(TEXT SECTION):

The brand had wonderful ambassadors. Those who were attracted by ideals found in the ideas of America’s Founding Fathers nobility, refinement, and a unique mix of spiritual transcendence and material practicality.
The design on the current US dollar note signifies the epitome of material power, while also invoking symbols of ancient knowledge and wisdom. In the US Bill of Rights, and behind it in the thinking upon which the country was created, those inspired by ideals saw the intellectual foundations of one of the most ambitious political and social projects in human history – a project to build not just a tremendously rich country, but also a realm anchored on genuine freedom of thought and action.
This would be a society, according to the country’s Founding Fathers, that would ascend as much as possible to true respect for human agency and potential.
Those inspired by the struggle against social ills and the endeavour towards righteousness saw in America’s 19th-century struggles, and particularly its Civil War, a society’s attempts to correct its path, to redeem itself from the sin of slavery, and to reorient itself towards its potential.
It was not a coincidence that for many scholars of the United States, president Abraham Lincoln was more than just the victor in the country’s Civil War. He was also the hero of a nascent Republic whose thoughts and actions salvaged its political project from sinking into the depravity of slavery that would have destroyed its meaning and potential.

(COLLECTED MATERIAL):
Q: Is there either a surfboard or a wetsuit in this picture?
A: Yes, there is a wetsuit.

(EXERCISE DETAILS): According to the passage on America's founding ideals, what does the design on the current US dollar note signify? Rely only on the passage for what follows.

(WRITTEN REPLY): It signifies the epitome of material power while also invoking symbols of ancient knowledge and wisdom.